Grouse numbers up for opener

CHIP SEEMS to have done his job on a grouse hunt in 2015. CHIP SEEMS to have done his job on a grouse hunt in 2015. On your mark, get set, whoa!

The “whoa” command will be heard often in the woods of northern Michigan starting Saturday, opening day for ruffed grouse hunting.

And dogs and owners from Leelanau County will be among those looking for birds.

“Whoa” to a bird dog signals a time to hold steady while a hunter moves into a prime spot to shoot a grouse — or at least that’s the plan.

“The dogs are ready,” said Mark Stevens, a grouse hunter from Solon Township. “I don’t know if I’m ready.”

Regardless of how many grouse are taken on opening day, hunters are likely to see more birds based on drumming counts. Stevens and Centerville Township hunter and dog handler Ed Martin band baby woodcock in the spring, and count the number of male grouse they hear “drumming” wings in a territorial display. Both reported an uptick in drumming.

Stevens also has been working his dogs leading up to the season. His training sessions are usually in Benzie County in aspen cuttings on public land.

“I think the broods are there, so I think grouse numbers are up,” Sevens said. “In the spring I make drumming counts in the area as I’m a woodcock bander, too. Now I’m seeing from three, four to six or even seven (grouse) in a clutch. They are still bunched together,” Stevens said.

Stevens and Martin are grouse dog enthusiasts. Stevens hunts with Chip, who is 11 1/2-years-old, and plans to introduce 9-week old Katie to birds some time this fall on low-key walks.

“(Chip) has a couple more years in him. They aren’t going to be all-day hunts. I’m tickled pink with him,” Stevens said.

Chip came from a line of dogs maintained by Martin, owner of Leelanau Setters. Martin will be hunting Patches, 8, but plans to leave 14-year-old Brook at home.

He offered advice for dog owners in early grouse season, which is often hot.

“You’ve got to carry a lot of water, No. 1. And you have to try to hunt around water — lakes and ponds and creeks. Watch your dog. If your dog’s tongue is three inches wide and hanging out of its mouth, you’ve got to stop and cool him off.”

While heat can zap the energy from a dog, Martin continued, humidity can be just as bad. Dogs cool off by evaporating saliva off their tongues. The more humidity, the less evaporation.

Martin, too, expects hunters to see better grouse numbers and probably more woodcock, whose season begins Saturday, Sept. 24.

“The guys who I associate with who banded woodcock had some pretty decent numbers this year, and there might have been a double clutch.
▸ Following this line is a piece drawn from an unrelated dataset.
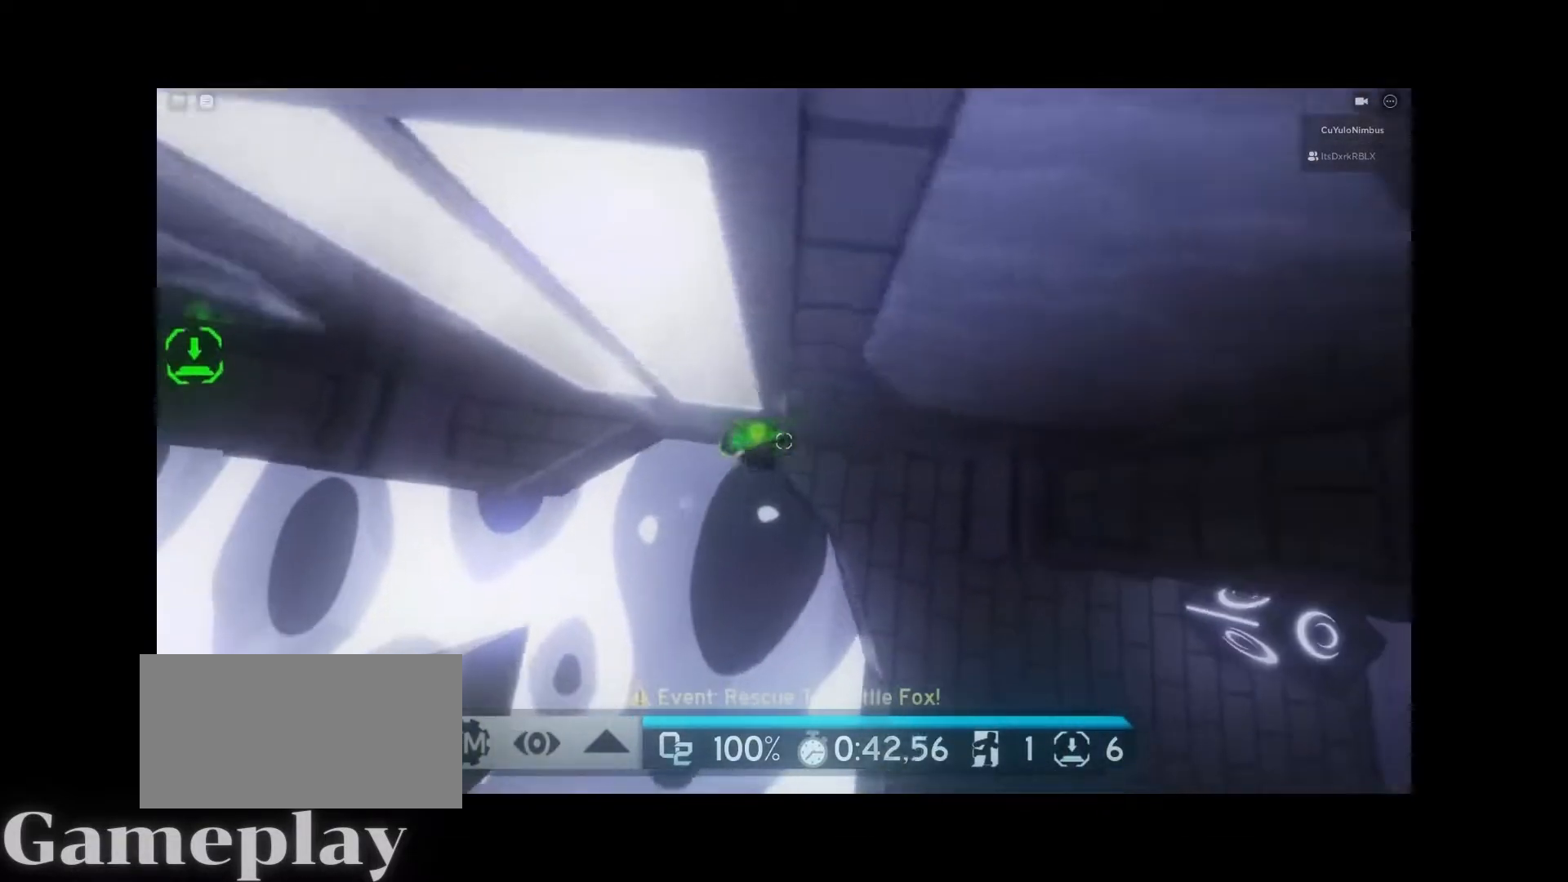
{"keys": ["a"], "mouse": [], "events": [[117, "space", "down"], [267, "space", "up"]]}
We also saw lots of young grouse that had just started flying. They can still get up in trees when they’re half grown,” Martin said.

The prediction echoes that of Al Stewart, the Michigan Department of Natural Resources upland game bird specialist.

“Our survey data suggests that the Michigan grouse population last peaked in 2010 and the most recent low in grouse abundance occurred about 2013,” Stewart told the Ruffed Grouse Society. “My prediction is that in 2016, grouse hunters will experience flush rates similar to last year or up slightly.”

The next step will be actually bagging those grouse. Stevens said his odds improve in the woods.

“I can’t hit a clay target to save my soul, but I can hit the birds,” he said.

But even a seasoned bird dog backed by an accurate shooter can get frustrated this time of year. Grouse are hidden by heavy vegetation, and on most hunts half or more points are made on woodcock whose season is still nine days away.

“Every once in awhile, as a father of a dog, I get that look like, ‘Why didn’t you shoot that bird when I pointed it and did what I was suppose to do?’ Sometimes I’ll shoot but intentionally miss a woodcock to let (Chip) think I’m trying,” Stevens said.